### Instructions for the task:
Please give back word for word the lines of the material below between the line containing "Each line is" and the line containing "381 287 383", inclusive.

### Information shown:
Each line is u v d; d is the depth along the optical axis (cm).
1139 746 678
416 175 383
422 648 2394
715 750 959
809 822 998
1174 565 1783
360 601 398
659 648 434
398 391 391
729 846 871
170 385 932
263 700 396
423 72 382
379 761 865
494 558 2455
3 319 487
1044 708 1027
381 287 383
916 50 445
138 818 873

* * *

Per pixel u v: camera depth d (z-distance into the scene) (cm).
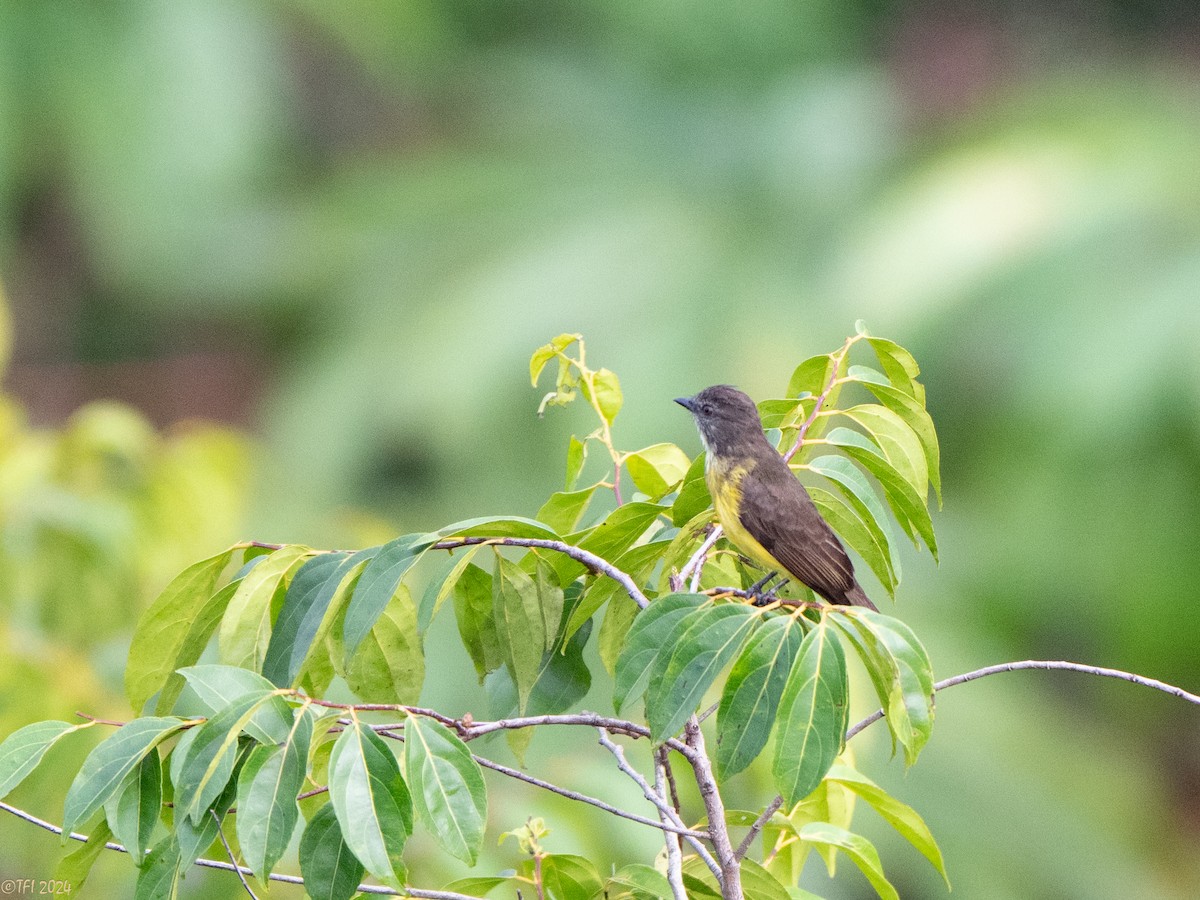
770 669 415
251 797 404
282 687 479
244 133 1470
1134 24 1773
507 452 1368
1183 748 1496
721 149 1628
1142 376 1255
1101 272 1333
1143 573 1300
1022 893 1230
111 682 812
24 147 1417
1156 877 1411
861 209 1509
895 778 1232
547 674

--

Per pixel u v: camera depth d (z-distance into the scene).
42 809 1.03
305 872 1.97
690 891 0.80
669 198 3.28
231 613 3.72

### Output for this task:
Each line is u v d; d is the depth along the optical axis (cm).
1139 746 678
416 175 383
422 648 2394
715 750 959
809 822 998
1174 565 1783
360 601 398
659 648 434
398 391 391
729 846 871
170 385 932
263 700 396
423 72 382
379 761 865
494 558 2455
3 319 487
1044 708 1027
381 287 383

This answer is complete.